11. The system of claim 10, wherein the at least one processor is further configured to train the ML model for each of the one or more zones based at least one the received occupancy data using one or more Artificial Intelligence (AI)/Machine Learning (ML) techniques.
12. The system of claim 10, wherein the booking status of the one or more zones corresponds to the one or more zones pre-booked to be occupied by one or more users.
13. The system of claim 10, wherein the plurality of sensors corresponds to a plurality of zone level occupancy sensors comprising at least one lightning sensors, Wi-Fi Access Points and Bluetooth low energy (BLE) sensors, access readers, or carbon dioxide (CO2) sensors.

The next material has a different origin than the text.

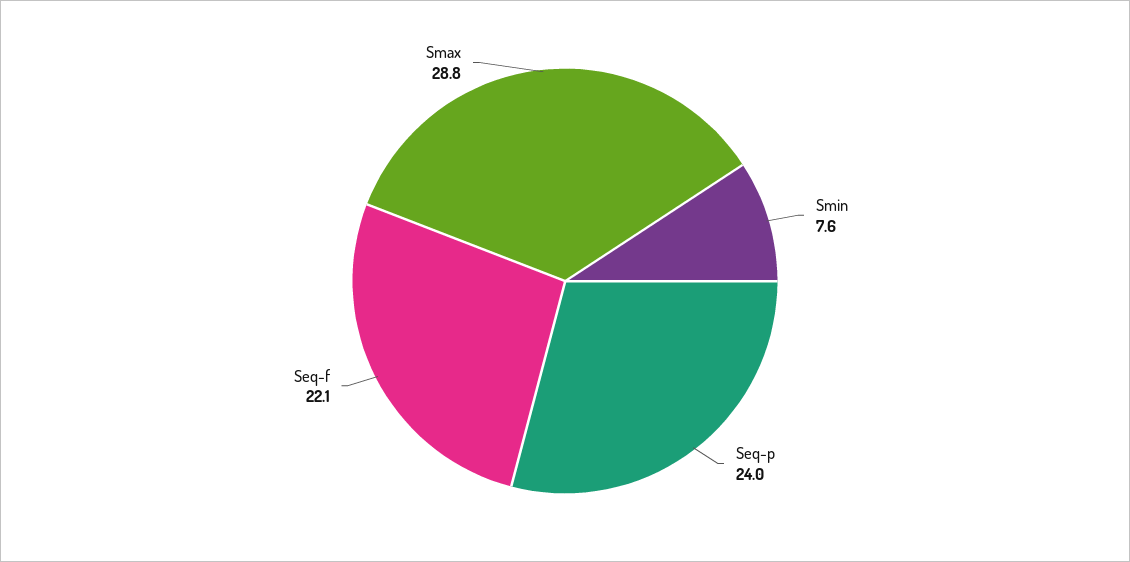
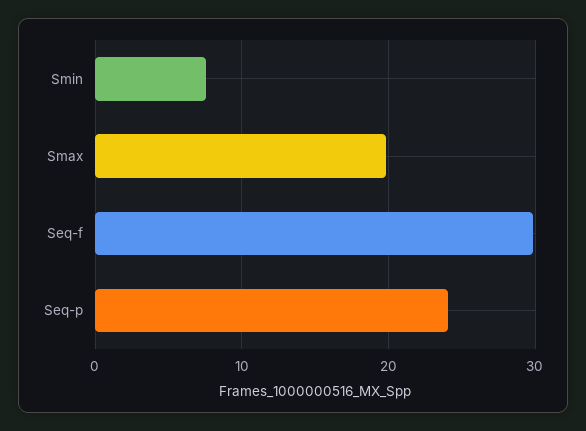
Seq-f: 22.1 -> 30
Smax: 28.8 -> 20

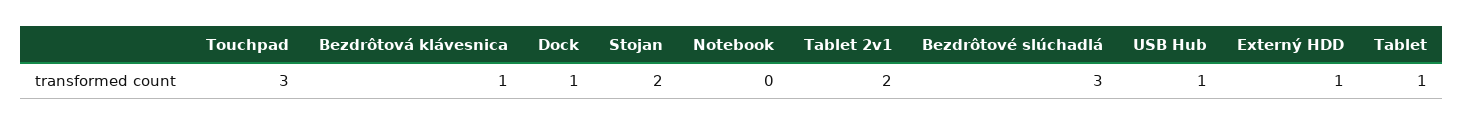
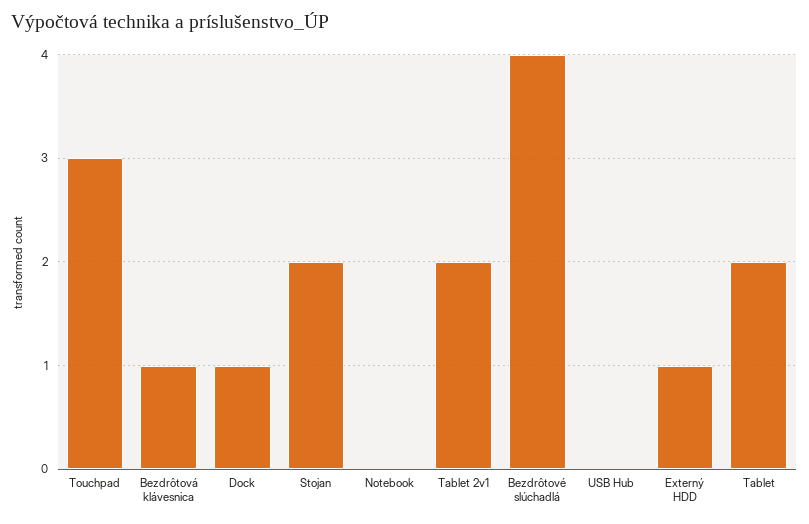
Bezdrôtové slúchadlá: 3 -> 4
USB Hub: 1 -> 0
Tablet: 1 -> 2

14. The system of claim 10, wherein the one or more zones comprises at least one of a building, a warehouse, a storage unit, or an office space, wherein opening within each zone corresponds to a number of windows and doors present in each zone.
15. The system of claim 10, wherein the first period of time corresponds to historical time zone and the second period of time corresponds to future time period, wherein the time period comprises at least day, time, season, months, years.

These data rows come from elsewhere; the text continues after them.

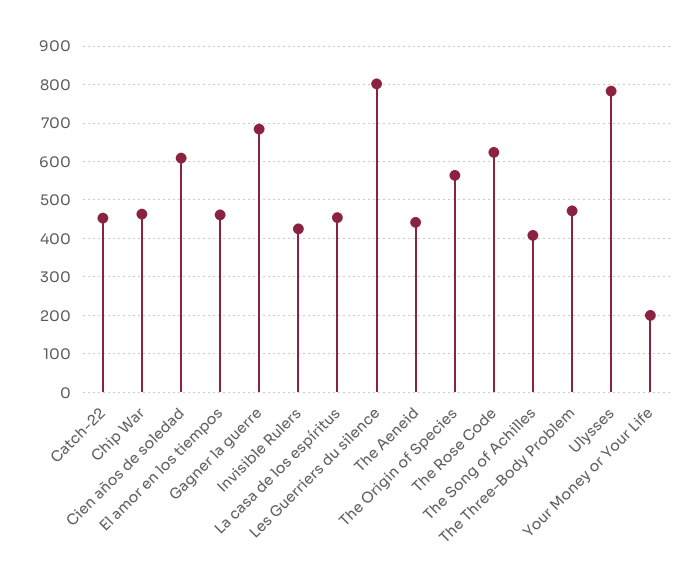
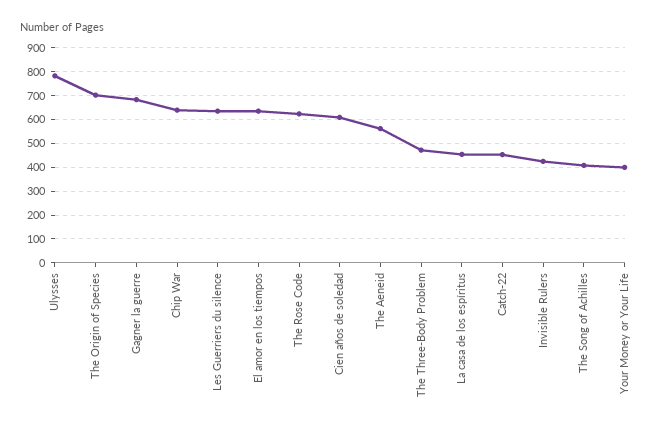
Chip War: 460 -> 650
El amor en los tiempos: 460 -> 650
Les Guerriers du silence: 800 -> 650
The Aeneid: 440 -> 550
The Origin of Species: 560 -> 700
Your Money or Your Life: 200 -> 400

16. The system of claim 10, wherein the one or more temperature set points comprises:
at least one heating set point that initializes a heating cycle to increase temperature of the one or more zones; and
at least one cooling set point that initializes a cooling cycle to decrease temperature of the one or more zones,
wherein the heating cycle or the cooling cycle is initialized based at least on the threshold time required for each of the one or more zones to heat or cool at the one or more temperature set points.
17. The system of claim 16, wherein the heating cycle and the cooling cycle are identified based at least on change in the one or more temperature set points, and the heating cycle and the cooling cycle end when the temperature of the one or more zones reaches the one or more temperature set points.
18. A non-transitory machine-readable information storage medium comprising one or more instructions which when executed by at least one processor to perform operations comprising:
receiving an occupancy data of one or more zones via a plurality of sensors for a first period of time, wherein the occupancy data comprises at least a number of occupants within each zone for the first period of time;
determining one or more occupancy trends for each zone for the first period of time using a trained machine learning (ML) model, wherein the occupancy trends comprises occupancy of the one more zones and a number of occupants within each of the one or more zones within the first time period;
mapping the determined one or more occupancy trends for each of the one or more zones for the first period of time with fluctuations in occupancy of each of the one or more zones in real-time and booking status of each of the one or more zones;
predicting occupancy of each of the one or more zones for a second period of time and a threshold time required for each of the one or more zones to heat or cool at one or more temperature set points using the trained ML model based at least on the mapping; and
adjusting the one or more temperature set points for each of the one or more zones at the threshold time based at least on the prediction.
19. The non-transitory machine-readable information storage medium of claim 18, wherein the booking status of the one or more zones corresponds to the one or more zones pre-booked to be occupied by one or more users.
20. The non-transitory machine-readable information storage medium of claim 18, wherein the first period of time corresponds to historical time zone and the second period of time corresponds to future time period, wherein the time period comprises at least day, time, season, months, or years.